**YOUR TASK**. Reproduce the text verbatim from the start of the items through the line that contains "económicas aparentemente invencibles.", both ends included. Leave the pictures out of your answer.

**EXERCISE DATA**.
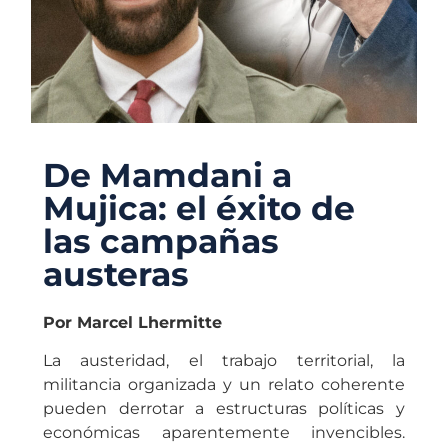
De Mamdani a
Mujica: el éxito de
las campañas
austeras
Por Marcel Lhermitte
La austeridad, el trabajo territorial, la
militancia organizada y un relato coherente
pueden derrotar a estructuras políticas y
económicas aparentemente invencibles.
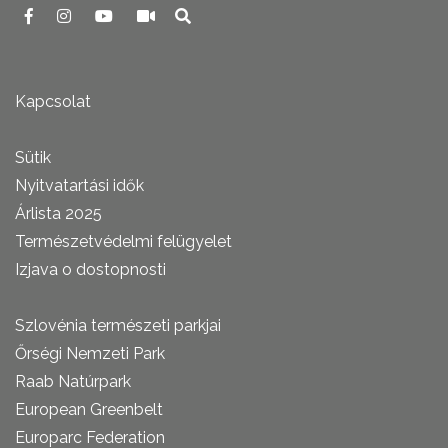
Kapcsolat
Sütik
Nyitvatartási idők
Árlista 2025
Természetvédelmi felügyelet
Izjava o dostopnosti
Szlovénia természeti parkjai
Őrségi Nemzeti Park
Raab Natúrpark
European Greenbelt
Europarc Federation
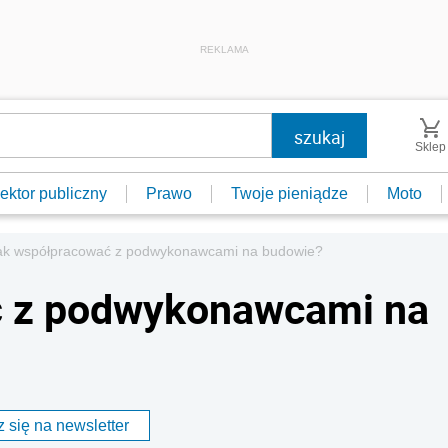
REKLAMA
Sklep
ektor publiczny
Prawo
Twoje pieniądze
Moto
ak współpracować z podwykonawcami na budowie?
ć z podwykonawcami na
 się na newsletter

**EXERCISE RESULT**.
De Mamdani a
Mujica: el éxito de
las campañas
austeras
Por Marcel Lhermitte
La austeridad, el trabajo territorial, la
militancia organizada y un relato coherente
pueden derrotar a estructuras políticas y
económicas aparentemente invencibles.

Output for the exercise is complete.